→ PASSAGE TO READ
──────────────────────────────

2. Molecular Biology of Astroviruses

The genome of astroviruses is between ~6100 and ~7700 nucleotides (nt) in size and contains three open reading frames (ORFs). ORF1a encodes for non-structural proteins, ORF1b for the RNA-dependent RNA polymerase and ORF2 for capsid proteins [17]. In addition, members of some astrovirus genotype species show a fourth ORF (ORFX or ORFY), which overlaps with ORF2 and encodes a protein with a viroporin-like activity [18]. The presence or absence of these additional ORFs is apparently not associated with the capacity of the virus to invade the nervous system, because some NT-AstV contain ORFX (bovine astrovirus (BoAstV) CH13/NeuroS1) or ORFY (mink astrovirus (MiAstV) SMS) and some do not (porcine astrovirus (PoAstV-3)). Two untranslated regions (UTRs) at the 5′ and 3′ end flank the genome. The 5′ UTR is linked to a viral genome-linked protein (VPg) and it is reported to range from 14 nt to 51 nt [19]. Generally, all reported NT-AstV have a CCAAA pentamer at the 5′ terminus. In some reported genome sequences, this is missing, probably due to incomplete sequencing. The 3’ UTR is followed by a poly-A-tail. Common characteristics of all members of the Astroviridae are the presence of a ribosomal frameshift signal (RFS) between the ORF1a and ORF1b, resulting in the translation of the non-structural polyprotein nsp1ab, and a subgenomic promoter region upstream of the start codon of the ORF2. This subgenomic (sg) promoter region is highly conserved in NT-AstV [19] (Figure 1).

3. Neuropathology of Astrovirus-Associated Encephalitis

The main type of histologic lesion associated with astrovirus infection of the central nervous system (CNS) is non-suppurative encephalitis/encephalomyelitis, which includes the perivascular and neuroparenchymal infiltration of inflammatory cells, predominantly lymphocytes, histiocytes and fewer plasma cells and gliosis (Figure 2A). These lesions are more often seen in the gray rather than the white matter, and there is frequent scattered neuronal necrosis. Occasionally, the inflammation also involves the meninges (meningitis). This pattern of lesions was observed in all affected species [10,11,20,21,22,23,24] and is typical for virus-induced encephalitis [25]. Inclusion bodies have not been reported. In ruminants, pigs and minks, the lesions were often most severe in the brainstem [8,9,26,27,28]. If the spinal cord was available, which was the case especially for pigs, minks and cattle, it was generally strongly affected as well [8,9,26,29]. In the spinal cord, the ventral horns often showed typical inflammatory lesions, and in severe cases, the inflammation progressed into the white matter and leptomeninges [26]. Cell tropism appears to be variable between different NT-AstV. In human cases, viral protein and viral RNA were detected in astrocytes [11] and neurons [30], while in ruminants and pigs, mainly neurons and only occasionally glial cells were affected (Figure 2B,C) [21,24,26,31].

──────────────────────────────

→ TASK ITEM
Please answer these questions using the astrovirus passage above.
1. What does ORF1b encode?
2. What pentamer do all reported NT-AstV have at the 5′ terminus?
3. In ruminants, pigs and minks, where in the CNS were the lesions often most severe?

→ DATA UNDER STUDY
──────────────────────────────

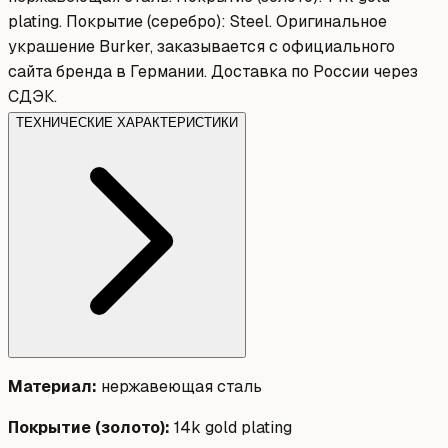
plating. Покрытие (серебро): Steel. Оригинальное
украшение Burker, заказывается с официального
сайта бренда в Германии. Доставка по России через
СДЭК.
ТЕХНИЧЕСКИЕ ХАРАКТЕРИСТИКИ
Материал
:
нержавеющая сталь
Покрытие (золото)
:
14k gold plating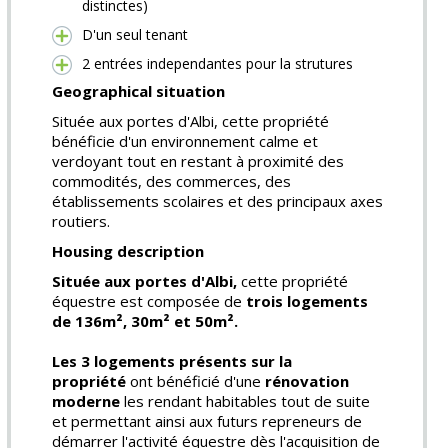
distinctes)
D'un seul tenant
2 entrées independantes pour la strutures
Geographical situation
Située aux portes d'Albi, cette propriété
bénéficie d'un environnement calme et
verdoyant tout en restant à proximité des
commodités, des commerces, des
établissements scolaires et des principaux axes
routiers.
Housing description
Située aux portes d'Albi,
cette propriété
équestre est composée de
trois logements
de 136m², 30m² et 50m².
Les 3 logements présents sur la
propriété
ont bénéficié d'une
rénovation
moderne
les rendant habitables tout de suite
et permettant ainsi aux futurs repreneurs de
démarrer l'activité équestre dès l'acquisition de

──────────────────────────────

→ YOUR RESPONSE
1. The RNA-dependent RNA polymerase.
2. CCAAA.
3. In the brainstem.